** TASK DATA follows **
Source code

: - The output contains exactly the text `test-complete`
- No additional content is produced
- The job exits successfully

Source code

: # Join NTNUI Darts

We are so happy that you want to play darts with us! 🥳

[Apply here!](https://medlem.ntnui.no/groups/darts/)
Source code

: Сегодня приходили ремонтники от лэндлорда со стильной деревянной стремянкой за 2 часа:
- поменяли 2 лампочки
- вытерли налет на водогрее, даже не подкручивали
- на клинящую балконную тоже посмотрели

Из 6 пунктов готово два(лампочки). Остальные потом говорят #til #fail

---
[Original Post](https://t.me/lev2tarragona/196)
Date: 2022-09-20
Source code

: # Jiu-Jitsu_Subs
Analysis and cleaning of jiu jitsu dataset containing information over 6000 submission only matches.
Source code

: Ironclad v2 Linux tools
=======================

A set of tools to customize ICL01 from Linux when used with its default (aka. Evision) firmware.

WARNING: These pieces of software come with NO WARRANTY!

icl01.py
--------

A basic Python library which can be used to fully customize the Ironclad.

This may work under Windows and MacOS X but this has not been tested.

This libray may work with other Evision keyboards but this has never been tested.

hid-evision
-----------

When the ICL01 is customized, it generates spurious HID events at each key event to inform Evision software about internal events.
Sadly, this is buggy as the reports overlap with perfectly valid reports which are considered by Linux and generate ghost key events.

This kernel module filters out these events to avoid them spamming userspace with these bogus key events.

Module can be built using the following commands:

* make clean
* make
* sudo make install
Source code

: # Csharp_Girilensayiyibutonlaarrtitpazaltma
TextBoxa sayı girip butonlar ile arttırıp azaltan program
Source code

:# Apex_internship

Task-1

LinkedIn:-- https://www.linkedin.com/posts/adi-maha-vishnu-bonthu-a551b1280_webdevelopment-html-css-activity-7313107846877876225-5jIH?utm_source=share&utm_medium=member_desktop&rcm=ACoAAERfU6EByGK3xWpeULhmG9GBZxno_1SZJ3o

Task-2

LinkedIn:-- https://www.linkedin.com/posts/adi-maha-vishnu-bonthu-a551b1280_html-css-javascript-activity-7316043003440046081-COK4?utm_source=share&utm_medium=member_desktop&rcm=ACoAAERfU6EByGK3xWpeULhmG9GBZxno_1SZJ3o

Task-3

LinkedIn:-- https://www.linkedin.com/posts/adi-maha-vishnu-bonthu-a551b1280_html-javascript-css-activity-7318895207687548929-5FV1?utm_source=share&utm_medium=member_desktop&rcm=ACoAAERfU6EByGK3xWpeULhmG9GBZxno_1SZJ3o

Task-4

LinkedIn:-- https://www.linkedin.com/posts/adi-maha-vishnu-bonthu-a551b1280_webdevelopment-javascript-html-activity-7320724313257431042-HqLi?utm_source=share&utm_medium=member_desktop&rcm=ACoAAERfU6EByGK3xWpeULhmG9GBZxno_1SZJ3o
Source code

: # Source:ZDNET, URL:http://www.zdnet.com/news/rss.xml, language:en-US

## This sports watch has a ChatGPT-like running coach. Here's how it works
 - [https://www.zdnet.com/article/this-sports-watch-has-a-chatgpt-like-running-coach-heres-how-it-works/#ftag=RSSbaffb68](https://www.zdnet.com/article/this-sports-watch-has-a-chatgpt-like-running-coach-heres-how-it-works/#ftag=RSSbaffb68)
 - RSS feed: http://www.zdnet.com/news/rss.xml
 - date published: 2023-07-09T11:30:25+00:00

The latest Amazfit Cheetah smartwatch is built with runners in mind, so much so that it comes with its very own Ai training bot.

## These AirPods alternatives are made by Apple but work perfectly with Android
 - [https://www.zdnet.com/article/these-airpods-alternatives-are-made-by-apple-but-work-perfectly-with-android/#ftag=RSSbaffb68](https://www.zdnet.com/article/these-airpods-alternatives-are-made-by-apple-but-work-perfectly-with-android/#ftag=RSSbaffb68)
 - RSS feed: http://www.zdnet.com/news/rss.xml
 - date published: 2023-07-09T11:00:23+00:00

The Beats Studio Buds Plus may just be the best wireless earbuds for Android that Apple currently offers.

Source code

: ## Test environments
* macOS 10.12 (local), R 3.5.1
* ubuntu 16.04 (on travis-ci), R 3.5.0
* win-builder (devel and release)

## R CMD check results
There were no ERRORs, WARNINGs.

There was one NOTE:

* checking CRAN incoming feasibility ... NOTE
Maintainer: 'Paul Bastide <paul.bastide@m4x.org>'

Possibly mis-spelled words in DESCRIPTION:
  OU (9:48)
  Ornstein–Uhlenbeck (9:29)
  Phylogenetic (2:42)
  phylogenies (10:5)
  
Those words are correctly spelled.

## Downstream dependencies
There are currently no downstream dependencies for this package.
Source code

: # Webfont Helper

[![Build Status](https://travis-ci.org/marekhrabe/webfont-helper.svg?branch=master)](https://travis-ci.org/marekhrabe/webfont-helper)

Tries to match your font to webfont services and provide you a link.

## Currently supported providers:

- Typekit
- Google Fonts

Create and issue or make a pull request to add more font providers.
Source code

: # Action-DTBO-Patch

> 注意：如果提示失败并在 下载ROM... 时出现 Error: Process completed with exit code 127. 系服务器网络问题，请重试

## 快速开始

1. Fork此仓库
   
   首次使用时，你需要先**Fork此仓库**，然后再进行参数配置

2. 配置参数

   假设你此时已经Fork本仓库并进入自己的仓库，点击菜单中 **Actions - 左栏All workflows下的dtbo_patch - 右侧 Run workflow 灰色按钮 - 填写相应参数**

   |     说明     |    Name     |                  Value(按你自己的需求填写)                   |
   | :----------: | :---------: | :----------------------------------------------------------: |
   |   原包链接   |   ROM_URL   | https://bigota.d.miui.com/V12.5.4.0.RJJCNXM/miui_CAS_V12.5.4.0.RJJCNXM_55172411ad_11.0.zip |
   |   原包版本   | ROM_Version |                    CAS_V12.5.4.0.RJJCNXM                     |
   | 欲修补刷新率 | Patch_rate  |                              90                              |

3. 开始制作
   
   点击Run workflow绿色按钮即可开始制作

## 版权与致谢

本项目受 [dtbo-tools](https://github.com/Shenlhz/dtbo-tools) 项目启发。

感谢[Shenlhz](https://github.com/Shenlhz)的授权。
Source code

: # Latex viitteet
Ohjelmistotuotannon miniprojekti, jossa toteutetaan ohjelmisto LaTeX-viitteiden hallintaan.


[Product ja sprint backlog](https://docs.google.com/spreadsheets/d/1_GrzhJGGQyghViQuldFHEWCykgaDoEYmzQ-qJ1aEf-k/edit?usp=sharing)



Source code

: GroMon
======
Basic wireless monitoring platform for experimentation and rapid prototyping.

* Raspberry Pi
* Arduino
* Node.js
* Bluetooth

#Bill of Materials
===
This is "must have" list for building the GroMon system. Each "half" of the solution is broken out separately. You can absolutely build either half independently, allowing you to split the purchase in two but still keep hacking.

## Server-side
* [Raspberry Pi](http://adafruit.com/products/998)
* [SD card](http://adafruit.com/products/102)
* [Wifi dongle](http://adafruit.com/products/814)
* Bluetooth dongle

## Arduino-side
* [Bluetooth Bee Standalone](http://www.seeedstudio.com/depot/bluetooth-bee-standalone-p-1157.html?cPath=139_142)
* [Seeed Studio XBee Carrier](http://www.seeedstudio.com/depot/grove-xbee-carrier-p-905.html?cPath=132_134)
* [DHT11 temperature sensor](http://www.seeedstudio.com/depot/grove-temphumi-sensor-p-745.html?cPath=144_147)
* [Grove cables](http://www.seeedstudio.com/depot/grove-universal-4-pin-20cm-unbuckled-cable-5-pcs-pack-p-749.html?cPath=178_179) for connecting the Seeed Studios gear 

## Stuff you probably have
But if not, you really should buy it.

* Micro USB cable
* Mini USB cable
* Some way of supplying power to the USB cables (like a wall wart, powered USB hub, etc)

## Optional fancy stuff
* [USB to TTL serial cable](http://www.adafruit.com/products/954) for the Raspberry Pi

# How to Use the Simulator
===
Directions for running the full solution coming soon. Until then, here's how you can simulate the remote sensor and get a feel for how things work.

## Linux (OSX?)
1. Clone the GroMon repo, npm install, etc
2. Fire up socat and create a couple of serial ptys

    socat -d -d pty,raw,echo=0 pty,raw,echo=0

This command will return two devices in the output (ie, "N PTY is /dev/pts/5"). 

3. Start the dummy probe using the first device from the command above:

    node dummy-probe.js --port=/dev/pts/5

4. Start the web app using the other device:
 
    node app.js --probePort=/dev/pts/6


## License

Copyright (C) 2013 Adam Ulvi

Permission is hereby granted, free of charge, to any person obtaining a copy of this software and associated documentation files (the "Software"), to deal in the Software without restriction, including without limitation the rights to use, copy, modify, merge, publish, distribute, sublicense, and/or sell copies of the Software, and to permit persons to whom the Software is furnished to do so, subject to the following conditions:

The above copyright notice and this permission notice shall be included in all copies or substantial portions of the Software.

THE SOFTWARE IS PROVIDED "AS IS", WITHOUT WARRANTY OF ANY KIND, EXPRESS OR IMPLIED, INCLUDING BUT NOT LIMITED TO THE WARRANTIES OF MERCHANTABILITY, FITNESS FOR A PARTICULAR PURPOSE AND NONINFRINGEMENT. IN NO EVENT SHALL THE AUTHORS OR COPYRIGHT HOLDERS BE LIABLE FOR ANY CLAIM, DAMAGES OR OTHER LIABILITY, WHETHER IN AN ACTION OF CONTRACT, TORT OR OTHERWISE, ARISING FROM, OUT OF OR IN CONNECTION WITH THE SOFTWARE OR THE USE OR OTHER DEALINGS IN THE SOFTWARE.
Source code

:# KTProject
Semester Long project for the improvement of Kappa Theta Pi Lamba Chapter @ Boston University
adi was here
** End of TASK DATA **
### PROBLEM STATEMENT
Only lines that hold the string "alternatives" belong in the answer, so copy every one of them from the records.

### FINAL ANSWER
## These AirPods alternatives are made by Apple but work perfectly with Android
 - [https://www.zdnet.com/article/these-airpods-alternatives-are-made-by-apple-but-work-perfectly-with-android/#ftag=RSSbaffb68](https://www.zdnet.com/article/these-airpods-alternatives-are-made-by-apple-but-work-perfectly-with-android/#ftag=RSSbaffb68)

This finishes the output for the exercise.